Exercise goal
Return the listing beneath precisely, with every line intact.

Supplied records
★ ★ ★ ★ ★

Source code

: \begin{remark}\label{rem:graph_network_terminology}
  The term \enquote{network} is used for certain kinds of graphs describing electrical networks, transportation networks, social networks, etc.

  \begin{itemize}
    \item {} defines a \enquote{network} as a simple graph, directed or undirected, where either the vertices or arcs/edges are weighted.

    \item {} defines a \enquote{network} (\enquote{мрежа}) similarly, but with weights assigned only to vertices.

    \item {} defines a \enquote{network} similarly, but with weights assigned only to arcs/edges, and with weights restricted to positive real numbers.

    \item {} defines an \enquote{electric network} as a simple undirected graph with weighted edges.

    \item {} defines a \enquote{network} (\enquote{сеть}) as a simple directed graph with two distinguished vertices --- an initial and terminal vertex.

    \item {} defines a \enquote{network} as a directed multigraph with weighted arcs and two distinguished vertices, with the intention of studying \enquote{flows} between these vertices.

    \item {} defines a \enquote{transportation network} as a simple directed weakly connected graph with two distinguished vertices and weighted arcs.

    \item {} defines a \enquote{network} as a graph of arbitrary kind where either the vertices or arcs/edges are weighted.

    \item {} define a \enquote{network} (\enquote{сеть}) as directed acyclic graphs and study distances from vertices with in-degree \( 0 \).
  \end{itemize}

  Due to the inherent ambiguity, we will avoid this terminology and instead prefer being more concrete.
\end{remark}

★ ★ ★ ★ ★

The completed task
Source code

: \begin{remark}\label{rem:graph_network_terminology}
  The term \enquote{network} is used for certain kinds of graphs describing electrical networks, transportation networks, social networks, etc.

  \begin{itemize}
    \item {} defines a \enquote{network} as a simple graph, directed or undirected, where either the vertices or arcs/edges are weighted.

    \item {} defines a \enquote{network} (\enquote{мрежа}) similarly, but with weights assigned only to vertices.

    \item {} defines a \enquote{network} similarly, but with weights assigned only to arcs/edges, and with weights restricted to positive real numbers.

    \item {} defines an \enquote{electric network} as a simple undirected graph with weighted edges.

    \item {} defines a \enquote{network} (\enquote{сеть}) as a simple directed graph with two distinguished vertices --- an initial and terminal vertex.

    \item {} defines a \enquote{network} as a directed multigraph with weighted arcs and two distinguished vertices, with the intention of studying \enquote{flows} between these vertices.

    \item {} defines a \enquote{transportation network} as a simple directed weakly connected graph with two distinguished vertices and weighted arcs.

    \item {} defines a \enquote{network} as a graph of arbitrary kind where either the vertices or arcs/edges are weighted.

    \item {} define a \enquote{network} (\enquote{сеть}) as directed acyclic graphs and study distances from vertices with in-degree \( 0 \).
  \end{itemize}

  Due to the inherent ambiguity, we will avoid this terminology and instead prefer being more concrete.
\end{remark}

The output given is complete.